Sam needs to work on releasing the ball faster.  See a guy with a step on a corner?  Sling it.  See Bibbs settling into a soft part of the zone?  Anticipate it and sling it.  See Cover 4 and no hope of going deep?  Check it down.  Last year Sam became the master of the pump fake when he'd pull the ball down and look for something else.  More often than not that resulted in a scramble situation, and if this offense is to have success it starts with a healthy, consistent quarterback.

Grant needs to work on knowing when to play for another down.  He's mostly fearless when throwing the ball, but got himself into situations last year where no open men presented him with either the option of running or forcing a bad pass.  In the best situations he took a sack, in the worst he turned the ball over.  Turnovers will hurt doubly so this year with a young defense on the sidelines.

Who has the upper hand right now?  Tough to say.  I'm a believer that it's easier to teach decision making and the "right thing to do" than break a mental block about trusting your eyes and arm when you see someone open.  If that's truly the case then you have to give the inside track to Grant.

The New Guys

Joel Lanning isn't going to win the starting job, but Rhoads is all too familiar with going to his 3rd string quarterback during the season.  Lanning brings a much larger frame to the equation and would hold up in the run game fairly well.  There's been no chatter from camp about this, but is it high time Iowa State finally sees some real situational play calling with a specialized quarterback?  Only time will tell.

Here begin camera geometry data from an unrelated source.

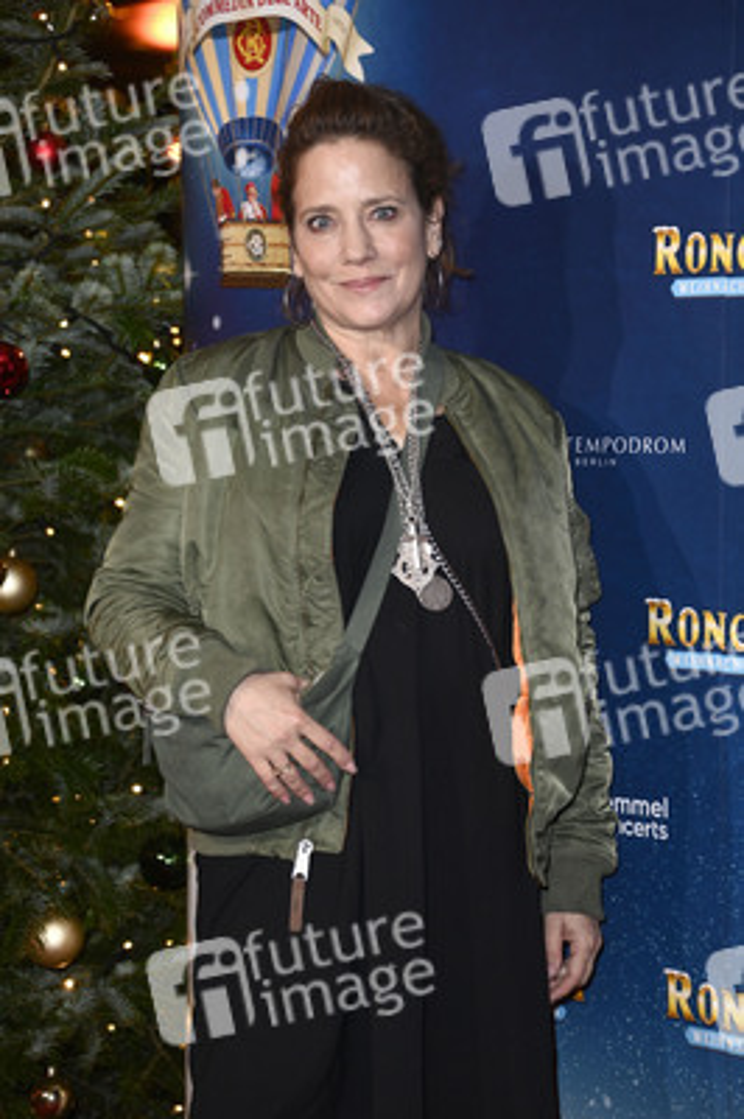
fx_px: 3788
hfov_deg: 11.2
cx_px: 372
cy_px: 560
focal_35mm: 122
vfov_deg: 16.8
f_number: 5.6
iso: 1250
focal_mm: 122
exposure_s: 1/250
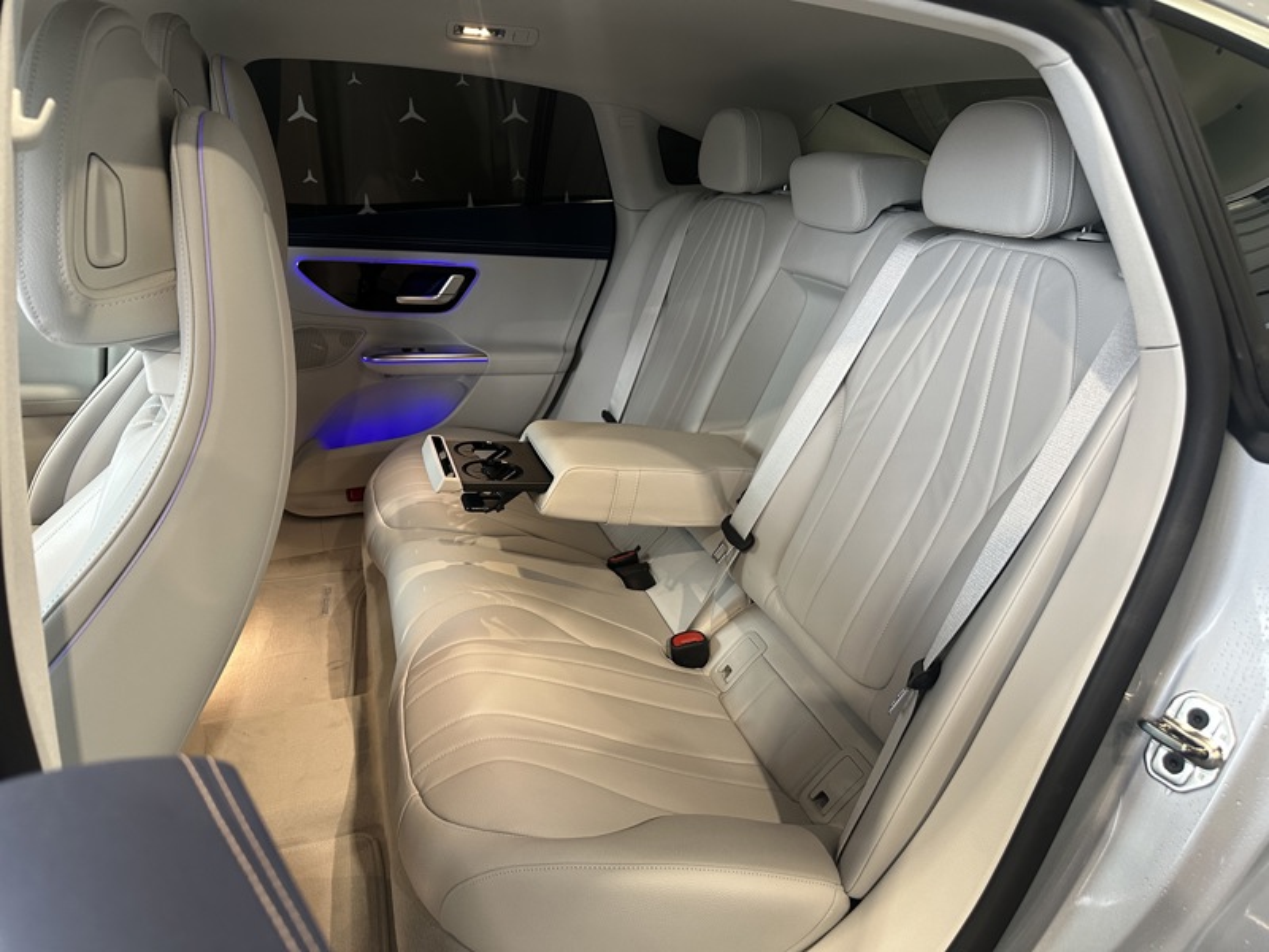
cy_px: 476
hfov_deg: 71.6
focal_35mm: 24
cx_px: 634
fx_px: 880
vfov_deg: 56.8
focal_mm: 6.86
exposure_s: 1/60
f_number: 1.78
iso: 320
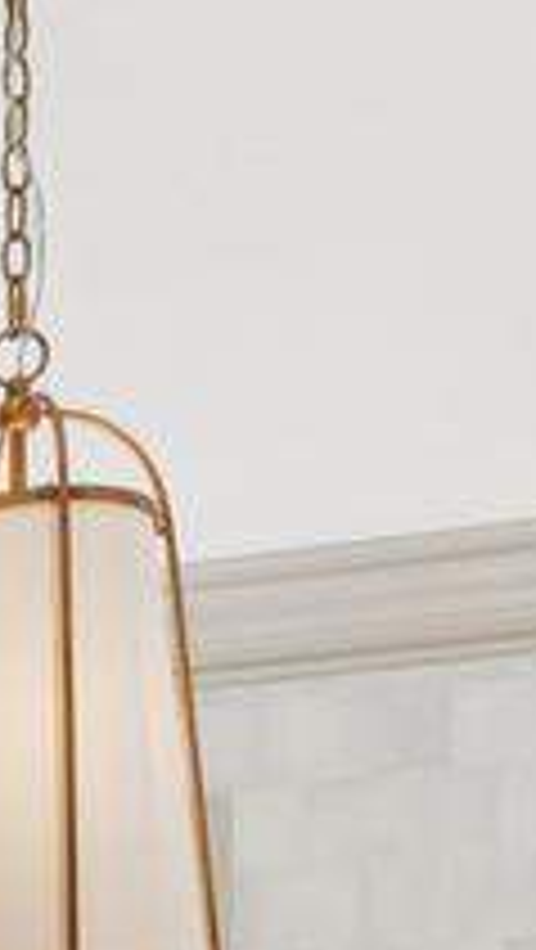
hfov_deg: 8.8
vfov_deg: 17.7
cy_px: 1540
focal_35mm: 104
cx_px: -1234
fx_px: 2630
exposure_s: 1/50
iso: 200
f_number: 8
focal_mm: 14.6
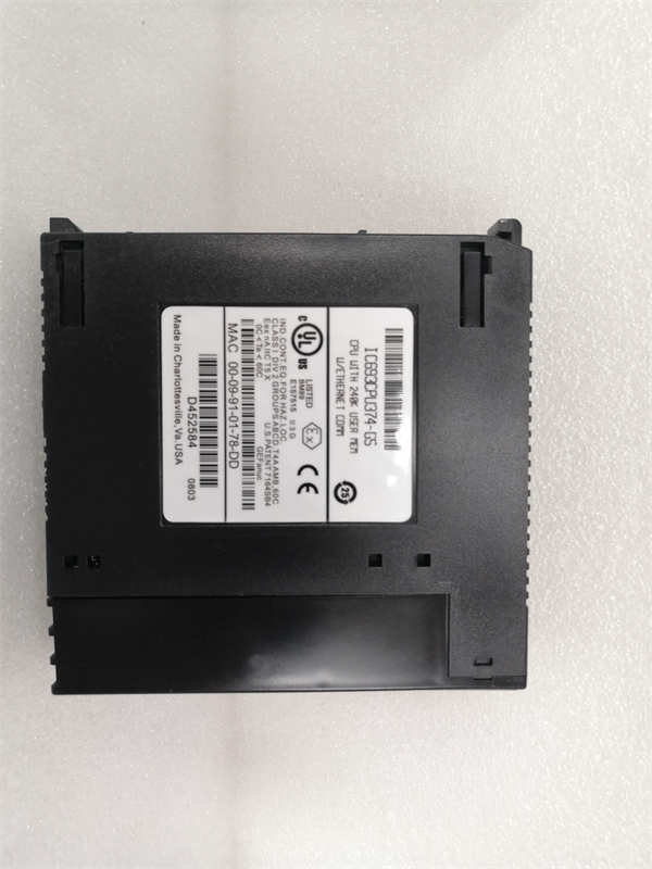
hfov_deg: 51.4
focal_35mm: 27
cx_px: 326
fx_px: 678
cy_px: 434
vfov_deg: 65.3
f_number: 1.8
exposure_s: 1/33.3
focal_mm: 3.95
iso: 250
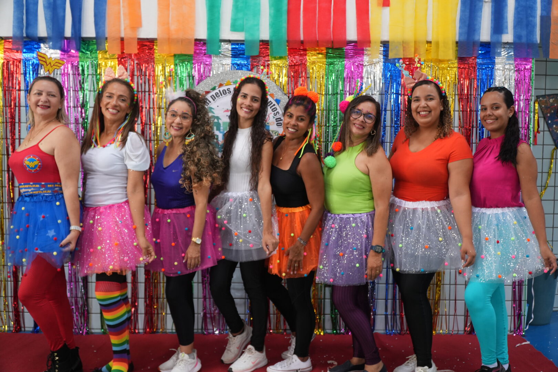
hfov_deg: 53.1
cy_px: 186
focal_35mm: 36
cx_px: 279
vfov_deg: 36.9
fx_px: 558
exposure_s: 1/125
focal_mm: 24
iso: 640
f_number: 4
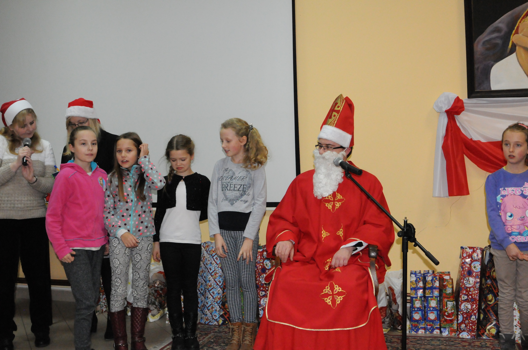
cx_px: 264
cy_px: 175
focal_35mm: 36
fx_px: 527
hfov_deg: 53.2
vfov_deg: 36.8
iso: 3200
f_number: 6.3
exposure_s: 1/100
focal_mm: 24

Darius Lee-Campbell checks in as the quarterback in this year's recruiting class, but given the relative youth of the three in front of him I would not be surprised to see a position change in his future.

The Key to Success

Finding a leader is going to make this offense so much more dangerous than it would be with a rotation, or an unsettled situation.  It's easy to assume Rhoads wanted a starter named by the end of this weekend to give that player a chance to lead the offense in the final week of camp and the first week of fall practice.  In a system based on quick reads, timing, and accuracy the chemistry between a quarterback and his receivers is second to none.

Grant and Sam throw the ball differently with different spirals and velocities that guys need to learn to catch play after play.  At this point they should have caught enough balls from each in practice and summer work outs, but once the pads are on and the intensity picks up things will change.  Having one man to call the shots and deliver the balls will only make an offense with the most talent it's seen in years reach another level.

The Prediction

You won't find many supporters who are bigger fans of Sam Richardson than myself and Norman Underwood.  Personally I'm rooting for Sam to win the battle as I've enjoyed his moxie, leadership, accuracy, consistency, and excitement with the ball in his hands.

Personal bias aside though, I think this job is ultimately going to fall into the lap of Grant for the first week of the season.  He gets rid of the ball quicker and improved his accuracy as the season progressed last year.  Right now, I think he's the man for the job, but  things are always fluid under Rhoads.